News and Opinion from Sisters, Oregon

The gift of outdoor activity

The latest “happiest countries” index came out, and there is a lesson that came out of the top countries: It’s not lack of crime, the health or the wealth of these nations that makes for happiness. It’s a simple way of living — one that many in Central Oregon abide by. It’s looking out towards the mountains, feeling the call, and getting outside.

Being outside is a gift many take for granted. Being in the surroundings of nature, taking time away from life and opening up to a power greater than ourselves serves a deeper sense of being. It connects us to the essence of life. It makes a person feel good, and in turn makes a happier, more tranquil and content being.

Sweden, labeled as the seventh-happiest nation, scored one-third of all residents participating in outdoor activities weekly. In Nordic culture, there’s a sense of belonging to open spaces and nature. They hold regard to this with the accord that all land is citizen-accessible.

According to an Outdoor Foundation study, nearly half the U.S. population doesn’t participate in outdoor recreation, with only 18 percent of people getting out for physical activity at least once a week. This may sound foreign to a Central Oregonian, but it’s the reality of suburban life in many parts of our country. In fact, according to the University of Berkeley, the average American spends 93 percent of his or her time indoors.

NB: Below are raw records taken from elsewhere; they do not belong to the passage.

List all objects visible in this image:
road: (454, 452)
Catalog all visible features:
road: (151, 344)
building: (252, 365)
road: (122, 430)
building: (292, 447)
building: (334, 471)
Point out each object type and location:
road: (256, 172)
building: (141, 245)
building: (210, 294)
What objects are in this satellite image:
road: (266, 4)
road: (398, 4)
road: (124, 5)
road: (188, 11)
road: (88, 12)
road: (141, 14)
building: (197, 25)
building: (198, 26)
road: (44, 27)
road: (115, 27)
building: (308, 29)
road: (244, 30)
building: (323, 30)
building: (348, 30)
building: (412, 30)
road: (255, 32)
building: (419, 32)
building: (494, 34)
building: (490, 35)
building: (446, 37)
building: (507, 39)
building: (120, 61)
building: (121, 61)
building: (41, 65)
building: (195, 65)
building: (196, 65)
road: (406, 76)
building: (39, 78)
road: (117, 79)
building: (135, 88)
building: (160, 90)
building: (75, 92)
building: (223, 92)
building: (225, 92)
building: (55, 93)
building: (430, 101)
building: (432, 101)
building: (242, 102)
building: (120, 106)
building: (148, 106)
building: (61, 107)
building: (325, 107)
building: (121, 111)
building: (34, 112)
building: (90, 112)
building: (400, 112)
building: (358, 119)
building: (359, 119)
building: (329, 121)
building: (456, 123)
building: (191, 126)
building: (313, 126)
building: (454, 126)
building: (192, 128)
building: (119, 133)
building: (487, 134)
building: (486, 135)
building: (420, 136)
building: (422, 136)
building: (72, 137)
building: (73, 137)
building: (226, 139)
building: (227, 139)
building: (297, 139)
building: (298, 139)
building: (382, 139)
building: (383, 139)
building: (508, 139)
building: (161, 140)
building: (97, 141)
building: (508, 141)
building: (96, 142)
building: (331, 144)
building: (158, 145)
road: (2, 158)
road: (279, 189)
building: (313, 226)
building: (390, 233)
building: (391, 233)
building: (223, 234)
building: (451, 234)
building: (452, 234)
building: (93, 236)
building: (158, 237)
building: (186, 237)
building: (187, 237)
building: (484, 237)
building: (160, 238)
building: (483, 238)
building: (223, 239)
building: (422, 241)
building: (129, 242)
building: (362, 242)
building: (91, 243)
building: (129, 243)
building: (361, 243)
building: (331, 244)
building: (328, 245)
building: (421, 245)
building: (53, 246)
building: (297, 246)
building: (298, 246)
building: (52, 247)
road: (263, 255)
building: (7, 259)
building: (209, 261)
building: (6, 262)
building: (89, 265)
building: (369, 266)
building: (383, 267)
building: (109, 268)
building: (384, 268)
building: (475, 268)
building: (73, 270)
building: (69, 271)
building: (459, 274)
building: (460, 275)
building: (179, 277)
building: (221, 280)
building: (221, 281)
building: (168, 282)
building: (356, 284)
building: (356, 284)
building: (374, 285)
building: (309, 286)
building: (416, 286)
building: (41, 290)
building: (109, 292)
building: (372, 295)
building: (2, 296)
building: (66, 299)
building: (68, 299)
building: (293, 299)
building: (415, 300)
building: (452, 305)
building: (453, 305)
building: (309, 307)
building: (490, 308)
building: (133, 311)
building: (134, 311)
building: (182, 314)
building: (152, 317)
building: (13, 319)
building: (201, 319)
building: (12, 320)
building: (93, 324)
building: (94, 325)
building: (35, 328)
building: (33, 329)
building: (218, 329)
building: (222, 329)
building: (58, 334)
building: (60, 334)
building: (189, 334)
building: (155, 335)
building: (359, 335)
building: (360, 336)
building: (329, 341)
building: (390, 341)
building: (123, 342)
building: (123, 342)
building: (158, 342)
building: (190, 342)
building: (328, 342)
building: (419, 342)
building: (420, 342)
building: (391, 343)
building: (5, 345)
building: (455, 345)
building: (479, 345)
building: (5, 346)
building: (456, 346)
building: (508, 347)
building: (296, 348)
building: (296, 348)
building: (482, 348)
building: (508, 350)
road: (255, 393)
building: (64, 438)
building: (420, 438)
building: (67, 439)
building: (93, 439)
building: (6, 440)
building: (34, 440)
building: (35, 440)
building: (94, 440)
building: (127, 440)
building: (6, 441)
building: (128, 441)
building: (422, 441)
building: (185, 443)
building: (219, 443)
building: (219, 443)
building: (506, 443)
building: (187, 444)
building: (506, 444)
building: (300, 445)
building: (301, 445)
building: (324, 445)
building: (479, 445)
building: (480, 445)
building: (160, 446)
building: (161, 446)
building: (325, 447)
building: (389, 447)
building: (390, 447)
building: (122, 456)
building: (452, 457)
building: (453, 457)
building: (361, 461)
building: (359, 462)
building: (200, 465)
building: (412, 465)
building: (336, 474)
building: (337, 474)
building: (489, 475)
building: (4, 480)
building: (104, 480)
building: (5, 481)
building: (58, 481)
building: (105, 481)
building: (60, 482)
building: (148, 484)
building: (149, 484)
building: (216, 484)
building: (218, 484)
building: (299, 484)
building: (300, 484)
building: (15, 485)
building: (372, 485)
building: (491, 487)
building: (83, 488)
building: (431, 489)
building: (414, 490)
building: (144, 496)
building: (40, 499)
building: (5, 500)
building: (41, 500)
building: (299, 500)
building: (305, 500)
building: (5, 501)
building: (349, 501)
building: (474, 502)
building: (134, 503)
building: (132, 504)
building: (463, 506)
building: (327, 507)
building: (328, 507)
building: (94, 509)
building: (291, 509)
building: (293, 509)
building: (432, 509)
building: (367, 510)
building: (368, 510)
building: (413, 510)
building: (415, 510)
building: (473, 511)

Are the outdoors catalyst to happiness? The Japanese, a long-lived culture, believe so. They participate in an activity called “Shinrin Yoku” which translates to “forest bathing.” This phenomenon is actually justified with scientific research. Japanese medical doctor and researcher Qing Li has concluded spending time in a forest can reduce stress, anxiety, depression, and anger; strengthen the immune system; improve cardiovascular and metabolic health and boost overall well-being. He sums up his life’s research: “Wherever there are trees, we are healthier and happier.”

Human beings did not evolve indoors. There’s an innate wonder that nature evokes. It opens up the shades of our psyche; provides a new perspective. Nature can quiet the mind and enrich the spirit. The weather is shaping up for some long walks, hikes, and bike rides. Take in the view, breathe in the fresh air. Take our blessing of the natural world in its full value; it will do wonders for the mind, body, and spirit.